Friday, October 4, 2019

The Walrus Hunt


The Residents : The Walrus Hunt


In October of 1979, word was spreading of a new Residents album that sounded more like field recordings documenting Inuit culture than the avant garde, atonal often goofy songs the prankster band is best known for. Upon the release of EskimoNME's Andy Gill raved "It's without doubt one of the most important albums ever made, if not the most important."

The Residents never set foot in the arctic. The entire album was recorded in their own studio at 444 Grove Street, three blocks from San Francisco City Hall. Drummer Chris Cutler says "I was more or less given free rein. I didn't have any music to play along to. They made me sit in a fridge and breathe Arctic air which had been brought back in Thermos flasks by their guru N. Senada." He added "All, none or some of the above might be true."




The album is made up of six vignettes : The Walrus Hunt, Birth, Arctic Hysteria, The Angry Angakok, A Spirit Steals A Child and The Festival of Death. All seem to rely heavily on a synthesizer that sounds like Arctic winds.

  Political correctness has not been kind to the concept of Eskimo.
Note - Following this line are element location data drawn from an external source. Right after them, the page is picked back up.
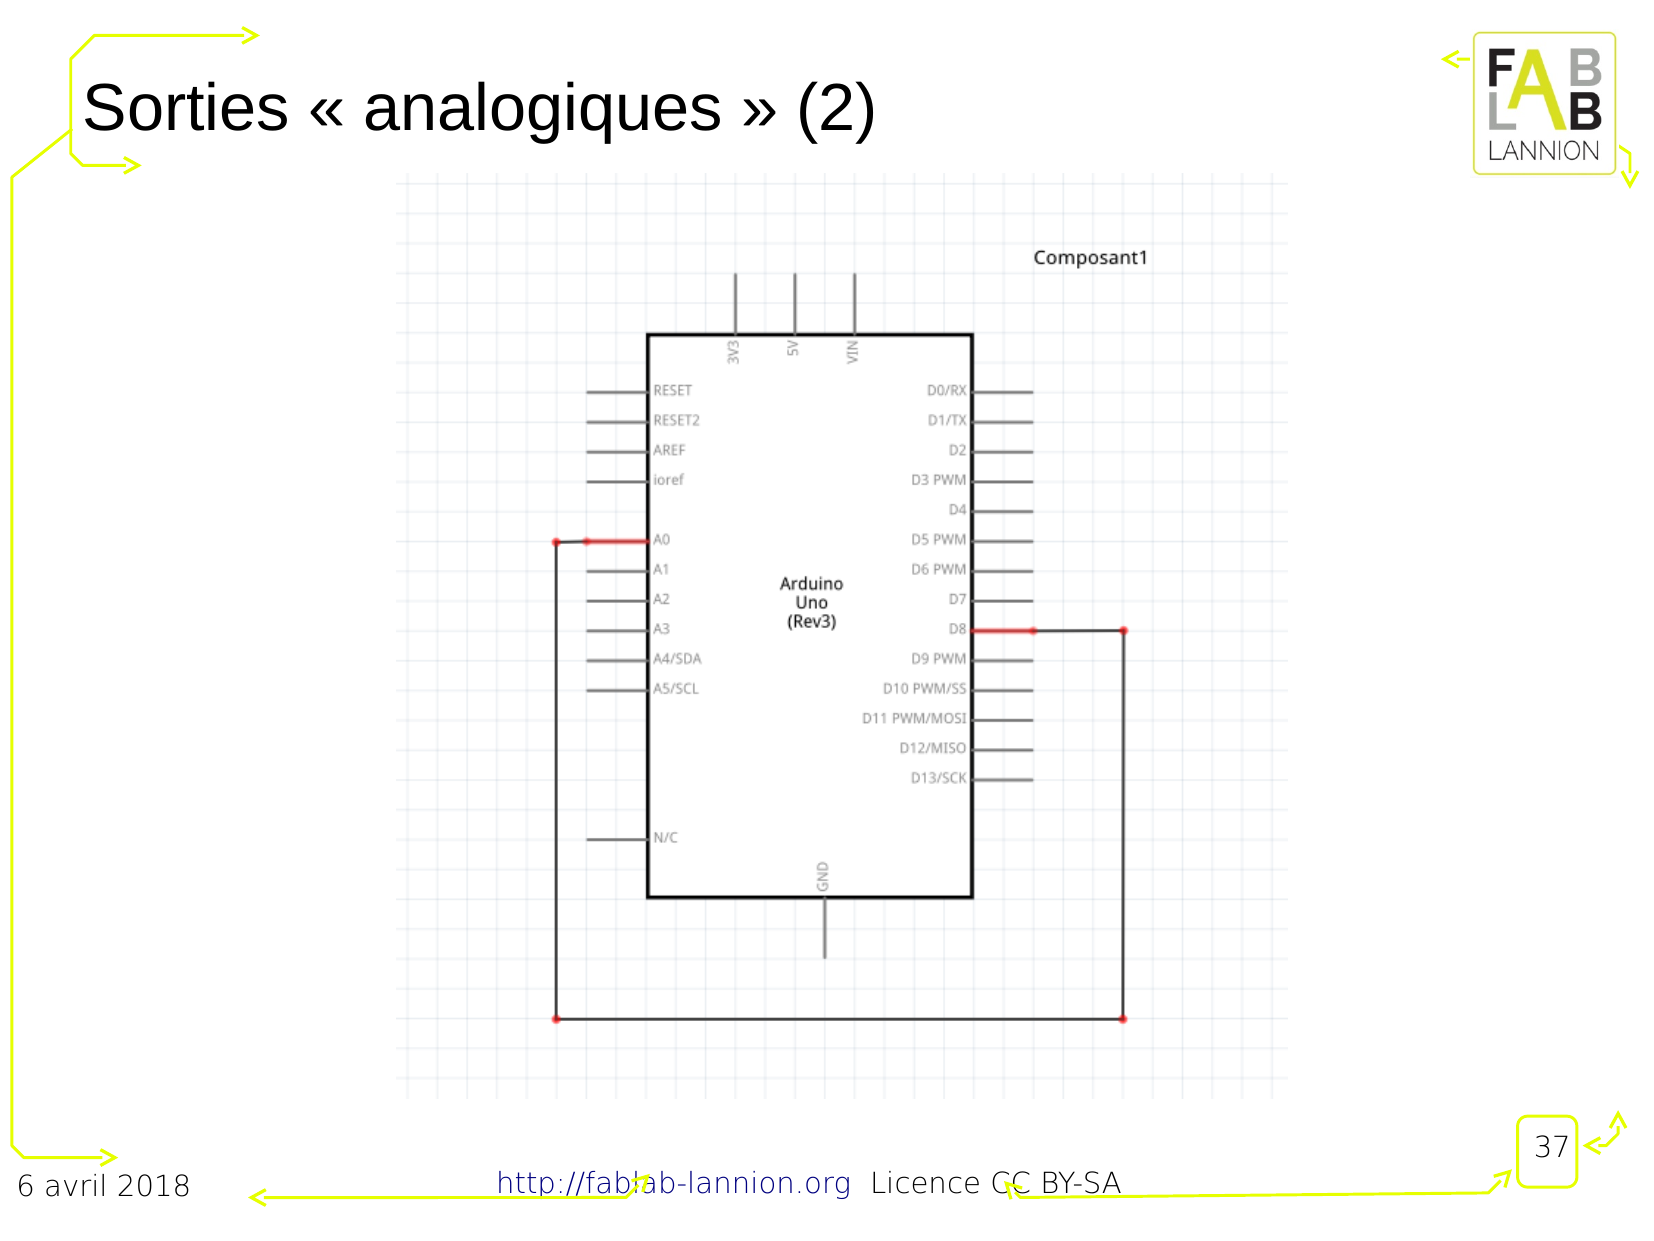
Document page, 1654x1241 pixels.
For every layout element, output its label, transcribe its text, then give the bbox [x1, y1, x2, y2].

picture [396, 173, 1288, 1099]
title Sorties « analogiques » (2) [82, 49, 1441, 166]
picture [1470, 29, 1619, 178]
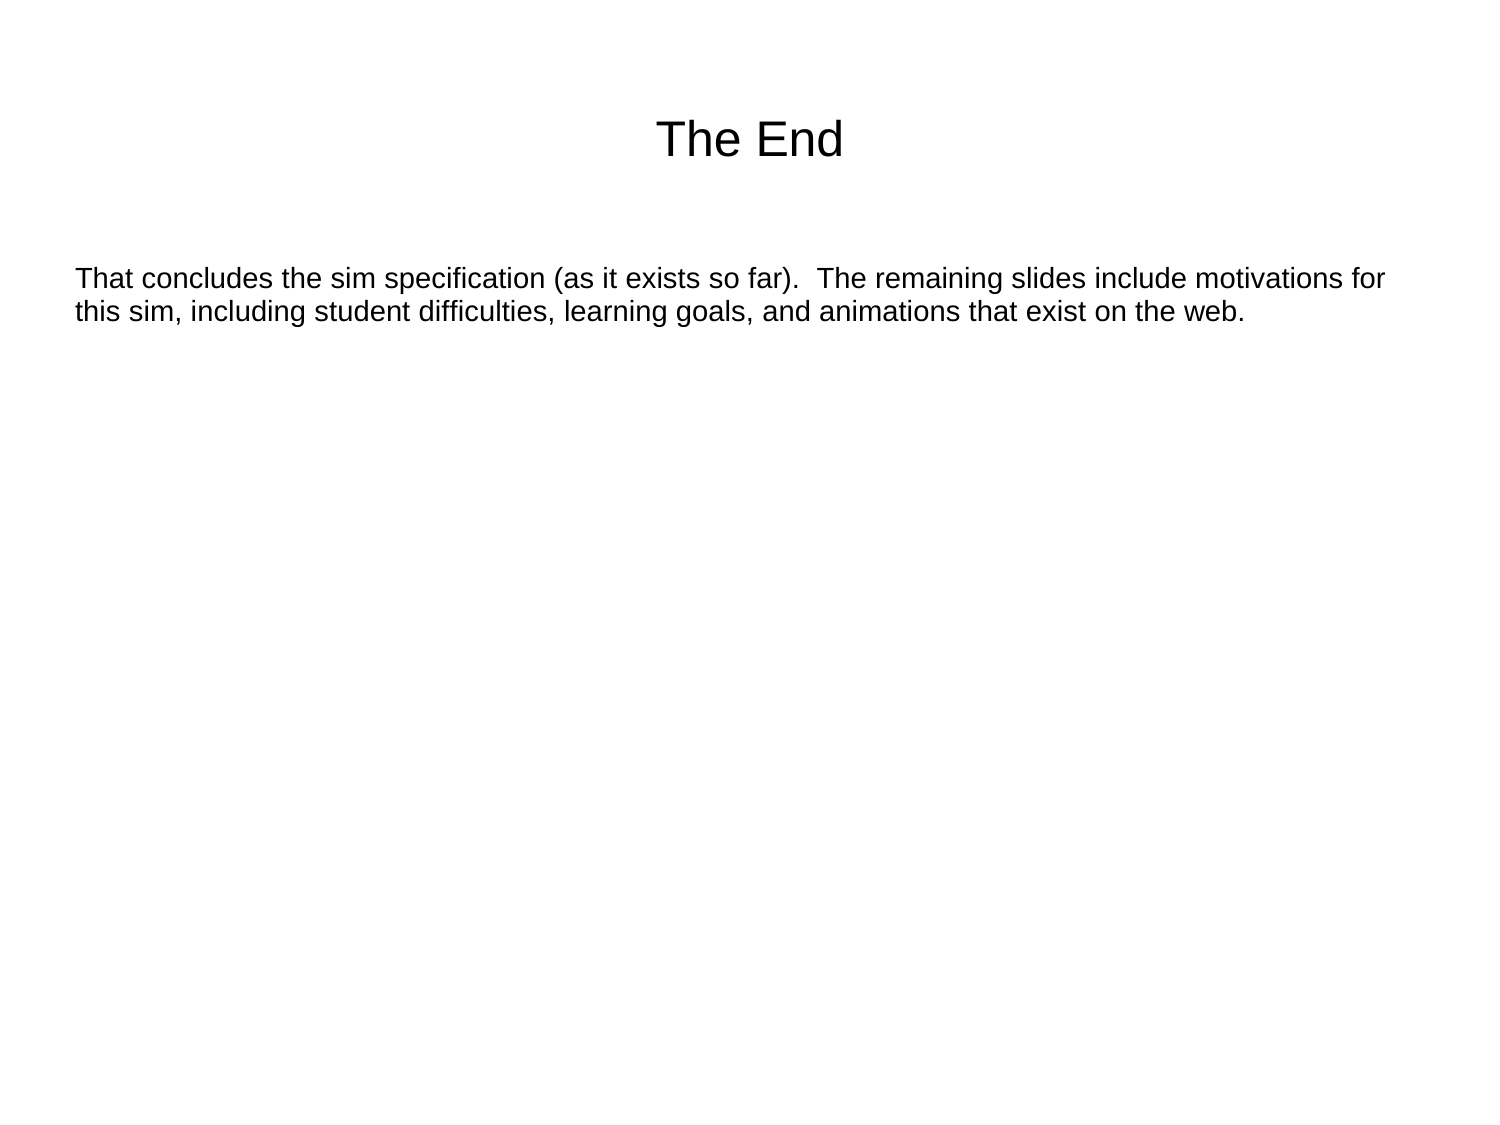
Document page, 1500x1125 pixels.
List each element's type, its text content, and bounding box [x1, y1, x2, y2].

title The End [75, 52, 1426, 226]
list That concludes the sim specification (as it exists so far). The remaining slides include motivations for this sim, including student difficulties, learning goals, and animations that exist on the web. [75, 262, 1426, 991]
There are sensitive types who disapprove of white artists making up chants that sound vaguely like "Coke adds life" at one point in the otherwise beautiful "Festival of Death".



10,000 copies printed on white vinyl sold out. The album--the first to feature The Residents in their iconic eyeball costumes-- would sell more than 100,000. The follow-up? An eight minute edit of the album set to a disco beat. It's name? Diskomo.